Tuesday, May 4, 2010

BP and the Gulf Coast: The End of a Way of Life?

Having lived on the Gulf Coast of Alabama for nearly ten years, I am very familiar with the significant impact tourism and the seafood industry have on state revenue. The importance of the oysters, shrimp, crab and fish caught by the men and women of south Mobile County; the beaches and resorts and restaurants of south Baldwin County. Both play a significant role in the sustainability of the state; in fact, 33 percent of the state's total tourism revenue comes from these two southernmost counties.

During those ten years, I made many friends whose livelihoods depend direclty on either tourism or seafood - and in the days following the explosion and capsizing of the Deepwater Horizon platform and the spread of enough oil to equal four Exxon Valdez accidents per week, I have grown quite concerned for their futures. Hurricanes have come and gone and seafood dumping has waxed and waned, but through it all the small communities on the bayous, the rivers and the beaches have recovered and endured.

This time I fear things may be different, especially for the seafood harvesting community.

Beaches can be cleaned, restored and reopened; I've seen it many times. But wetlands, rivers and wildlife - what is the price that is going to be paid by the families who rely on them for survival?

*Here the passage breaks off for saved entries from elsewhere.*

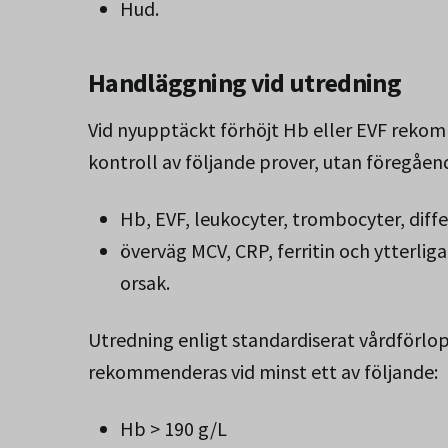
Hud.
Handläggning vid utredning
Vid nyupptäckt förhöjt Hb eller EVF reko
kontroll av följande prover, utan föregåen
Hb, EVF, leukocyter, trombocyter, diff
överväg MCV, CRP, ferritin och ytterli
orsak.
Utredning enligt standardiserat vårdförlop
rekommenderas vid minst ett av följande:
Hb > 190 g/L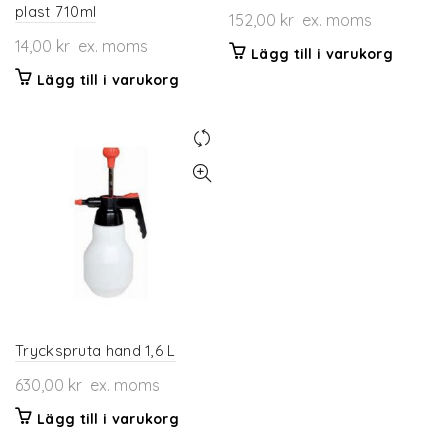
plast 710ml
152,00
kr
ex. moms
14,00
kr
ex. moms
Lägg till i varukorg
Lägg till i varukorg
Tryckspruta hand 1,6 L
630,00
kr
ex. moms
Lägg till i varukorg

Although I don't agree with the belligerent language of the Secretary of the Interior - keeping a boot on the throat of BP? - I think that BP does bear financial responsibility for the cleanup of the Gulf and its shoreline, and for compensating the families of the 11 workers never found. But will they held accountable for compensating the workers who are in very real danger of losing their livelihoods? I think back to the Exxon Valdez accident 21 years ago; compensation cases were dragged through the courts for years, awards were reduced, and some 600 residents of Alaska who were party to the suits passed away without ever seeing a resolution to the case.

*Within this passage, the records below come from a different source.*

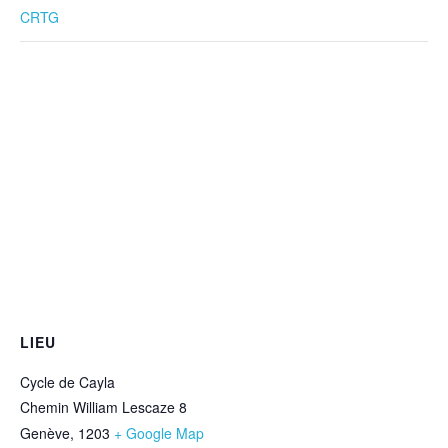
CRTG
LIEU
Cycle de Cayla
Chemin William Lescaze 8
Genève
,
1203
+ Google Map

Now, over two decades later, we have a different environmental catastrophe and I cannot help but wonder how the financial compensation and court cases will play out. A new bill has been introduced in Congress that would increase the limit - currently $75 million - for which a company would be responsible with a cleanup. But this doesn't address what sort of compensation there may be - or will be pursued - by the folks impacted by this disaster. How many millions or billions of dollars will BP have to pay out?

Can you really put a pricetag on what is happening in Alabama, or Mississippi, or Louisiana? And if you could, where will the money come from - higher prices at the BP pump?